You will find this poem in many Zen and Buddhism books. I checked out 10 or 11 books from the library, and this poem was in... I think it was 4 of them. So it wouldnt be very hard to compare the different translations of the peom if one wished. They differ quite a bit. Although the core meaning is always the same.
This poem was written in response to the disagreement between the northern (more hinayana/gradual) and southern (more mahayana/instant) schools that started to distance themselve in the 7th century. Actually it started long before that and continues to this day. Also, the one school, by very nature contains the "other school." So while more and more people were sticking to one side or the other, the absolute teachings of Zen were suffering from this ignorance. Thats where the illuminating rays of Sekito Kisen's wisdom--in the form of the Sandokai--illuminate and expose a dualistic view that so easily creeps into Zen practice and jeopardizes it. Sekito shines his wisdom upon not just the troubles of the northern and southern schools, but on the perils of sticking to dualistic views in and of themselves.
While the actual poem is only a couple pages. It is powerful and very important to all of Buddhism. Suzuki gives a valuable commentary that takes the poem line for line. Each chapter takes 4, 5 or 6 lines of the poem. Suzuki explains and adds his own words of wisdom, experiences and views wich brings out the profound nature of these verses that might otherwise be to deep for most people. You cand read a line and think "yeah I see the meaning of that." Then Suzuki hits it from many angles and tells you not to stick to any point-of-view. Leaving you exposed to the futility of your quick tendency to grasp at things. You can tell Suzuki's understanding of this teaching comes from living experience.

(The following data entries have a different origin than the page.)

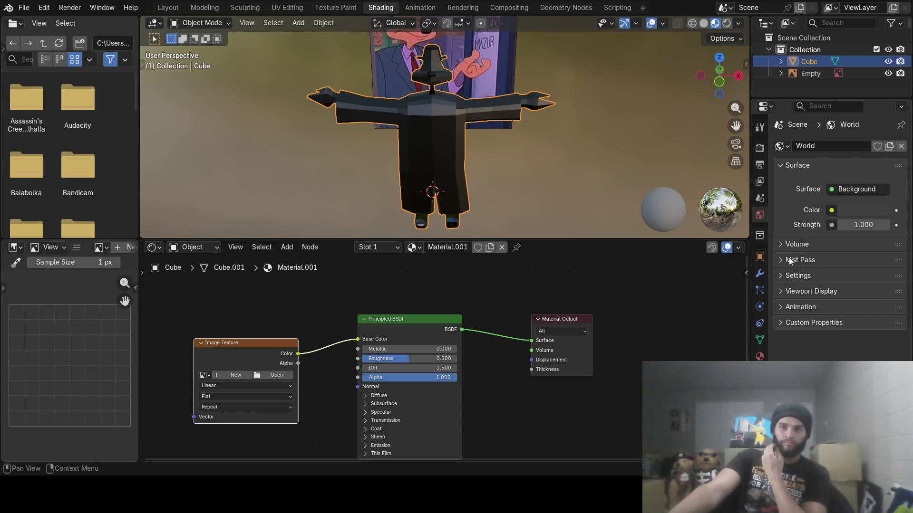
# - Check Material.001's settings using mazur.png as base colour, then switch to Texture Paint
pyautogui.click(761, 354)
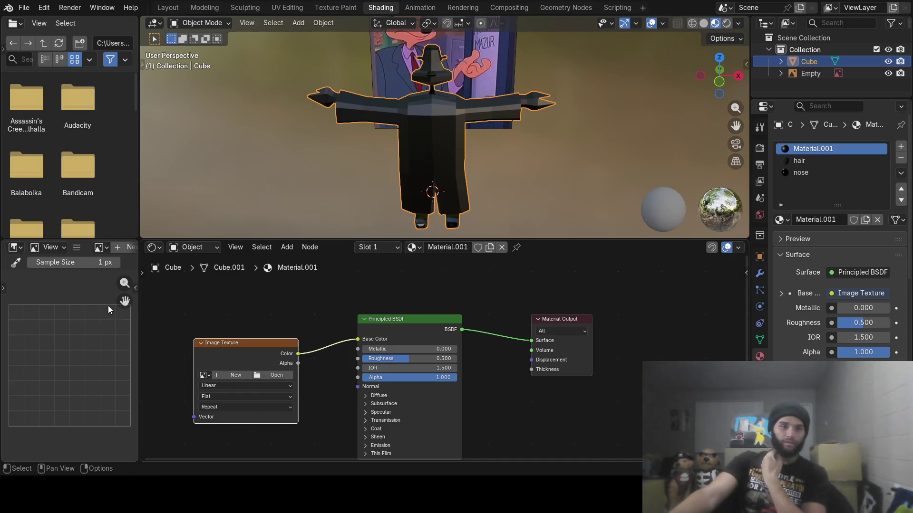
pyautogui.moveTo(400, 213)
pyautogui.mouseDown(button='middle')
pyautogui.moveTo(459, 144)
pyautogui.moveTo(572, 127)
pyautogui.moveTo(337, 155)
pyautogui.moveTo(392, 138)
pyautogui.moveTo(452, 142)
pyautogui.mouseUp(button='middle')
pyautogui.moveTo(444, 101)
pyautogui.mouseDown(button='middle')
pyautogui.moveTo(462, 135)
pyautogui.moveTo(490, 134)
pyautogui.moveTo(501, 79)
pyautogui.moveTo(470, 122)
pyautogui.moveTo(441, 103)
pyautogui.moveTo(465, 104)
pyautogui.moveTo(470, 122)
pyautogui.moveTo(233, 67)
pyautogui.mouseUp(button='middle')
pyautogui.scroll(4, 464, 126)
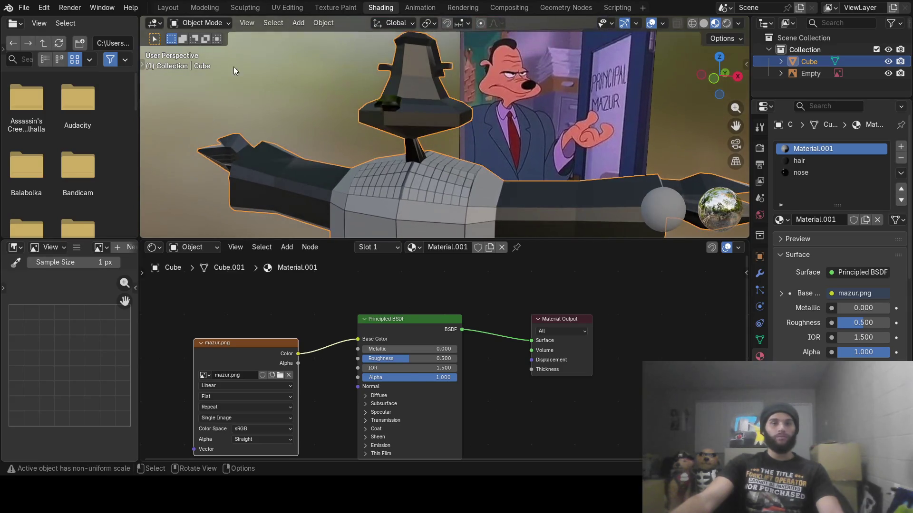
pyautogui.click(360, 10)
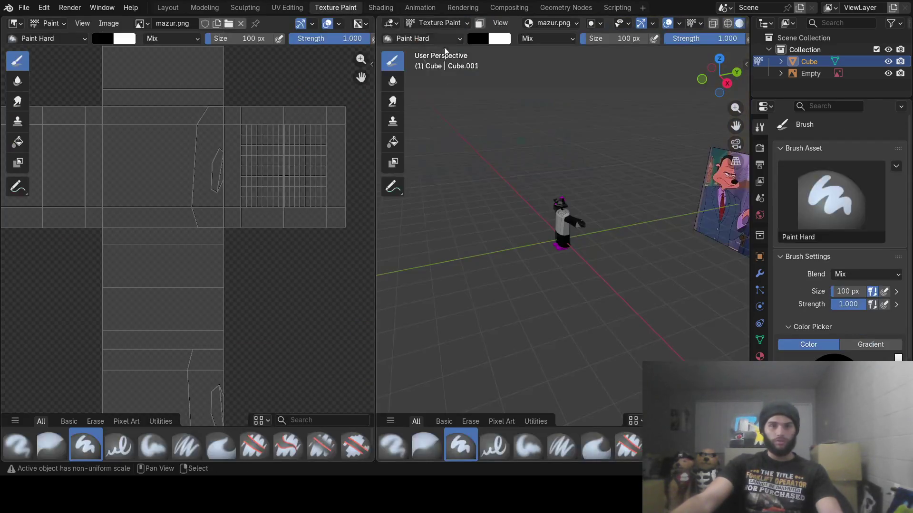
# - Eyedrop the salmon skin tone from the reference picture and paint it across the head
pyautogui.moveTo(519, 194)
pyautogui.mouseDown(button='middle')
pyautogui.moveTo(577, 209)
pyautogui.moveTo(582, 261)
pyautogui.moveTo(579, 252)
pyautogui.mouseUp(button='middle')
pyautogui.scroll(3, 577, 208)
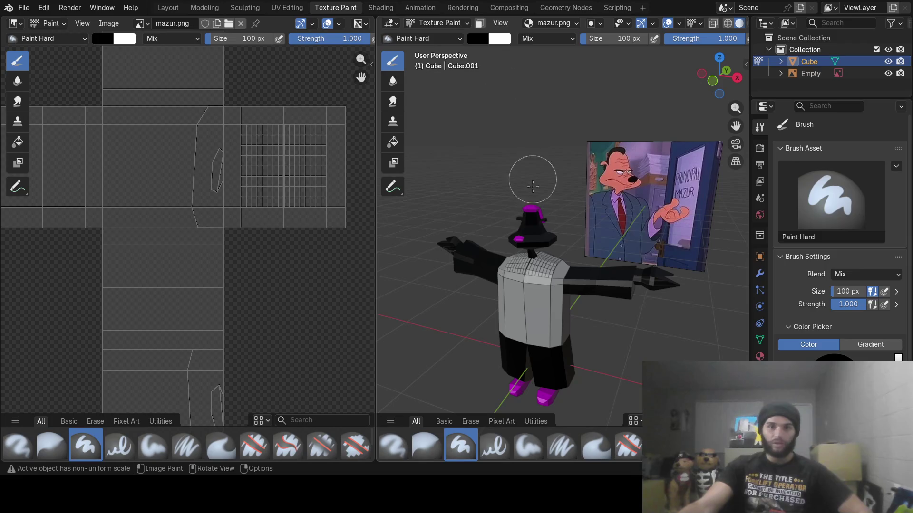
pyautogui.click(479, 46)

While this book is full of valuable teachings, it suffers at times from being takin from lectures. I know Zen Mind, and Not Always So are also takin from lectures. But this being a commentary on a single poem and not just various lectures put together make it all the more noticeable.
Without the true voice (Suzuki Roshi) of this book around to help, the editors had to take the lectures and prune and shape them into this piece of literature. Editing plays a major role in making all the chapters cohesive. Resulting in a feeling at times of maybe losing some meaning and/or accent. But this isnt a major issue. Just worth noting. Otherwise this is a well presented book. The wisdom found here will be appreciated regardless of any difficulties inherent in a project of this nature.
The Sandokai has meaning far beyond the words used to write it. Suzuki Roshi gives us some very valuable commentary on this meaning "behind the words." If you are intersted in Zen, the Sandokai, or Suzuki Roshi you should read this book. If not, read it anyway.
Getting the Spirit of the Sandokai To get a glimpse of Shunru through this text is very gratifying. He deftly communicates the paradoxical aspects of ji-the apparent-and ri-the unseen. The text takes the reader through subtle aspects of zen thinking mind, but without being overly analytical. When he hears himself getting too conceptual, he pulls away with humor and a very special humanness that communicates beyond words, which is actually the context of the Sandokai! I enjoy picking up Branching Streams and reading it for clarity and inspiration every day, and you will too.